Friday, March 20, 2015

Embracing efficient exceptions in Effes

Generics are wrapping up, and I’ve just implemented built-in types at last, so I’m starting to think ahead to next tasks. One of them is exception handling, and I have an idea that combines throwables and standard return types in a way that should settle the “checked vs unchecked” exceptions battle for good. Take that, Java!

Checked exceptions in Java are useful for defining edge cases at API boundaries. For instance, all sorts of things can go wrong in a SQL query, and it makes sense for the entry point to the SQL API to declare, “hey, this method can throw a SqlException, and you should know that.”

But sometimes the best you can do with that exception is to propagate it. This results in a whole bunch of methods declaring throws SqlException (or throws IOException, or, if the programmer is a bit lazy, the infamous throws Exception).

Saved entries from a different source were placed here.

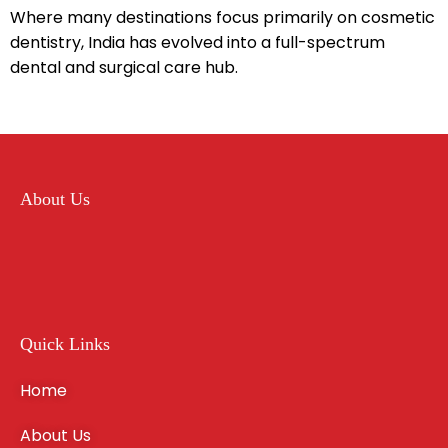
Where many destinations focus primarily on cosmetic
dentistry, India has evolved into a full-spectrum
dental and surgical care hub.
About Us
Quick Links
Home
About Us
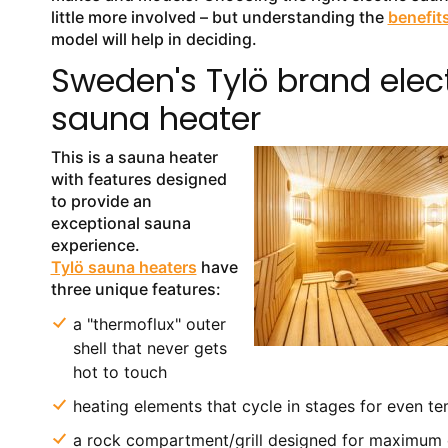
little more involved – but understanding the
benefit
model will help in deciding.
Sweden's Tylö brand elect
sauna heater
This is a sauna heater
with features designed
to provide an
exceptional sauna
experience.
Tylö sauna heaters
have
three unique features:
a "thermoflux" outer
shell that never gets
hot to touch
heating elements that cycle in stages for even t
a rock compartment/grill designed for maximum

Eventually you get to a method like Runnable::run that can’t throw any checked exceptions, so you just handle the exception generically, probably by wrapping it in a RuntimeException and throwing that. Yo dawg, I heard you like exceptions.

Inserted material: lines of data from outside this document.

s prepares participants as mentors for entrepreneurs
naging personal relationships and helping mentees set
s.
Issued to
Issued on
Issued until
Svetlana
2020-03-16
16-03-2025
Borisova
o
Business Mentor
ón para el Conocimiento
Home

So, the problem is that one piece of code wants to treat SqlException as a checked exception, while another wants to treat it as an unchecked exception. Java doesn’t let you do that.

In Effes, there’ll be two ways to handle an exception: by throwing it, or by returning it. This is where the dynamic nature of disjunctive types comes into play.

All exceptions will be unchecked in Effes, meaning that you can throw them willy-nilly:

executeQuery (query: String) -> QueryResult:
  throw SqlException("dummy SQL engine") -- unchecked

But a method can also include an exception as one of its return type disjunctions:

runQuery (query: String) -> QueryResult | SqlException:
  return SqlException("dummy SQL engine") -- "checked"

The latter method essentially turns the exception into a checked exception, because the resulting variable is a disjunction that has to be picked apart with a case statement:

query = runQuery "SELECT * FROM bobby_tables"
summary = case query of:
  SqlException(msg): throw query
  SqlResults: summarize query

Note that in this snippet, we converted SqlException from a “checked” exception (in that it was a disjunction in the result type) to unchecked, just by throwing it.

Moreover, if a method declares an exception as part of its return type, then it’ll never throw it. Trying to throw it from the method directly results in a compile-time exception, and if it’s thrown from down the stack, it’ll be returned immediately. It’s essentially shorthand for:

runQuery (query: String) -> QueryResult | SqlException:
  try:
    <whatever>
  catch (SqlException e)
    return e

This lets us easily convert unchecked SqlExceptions thrown from <whatever> to the equivalent checked exceptions — thus providing that API border we wanted.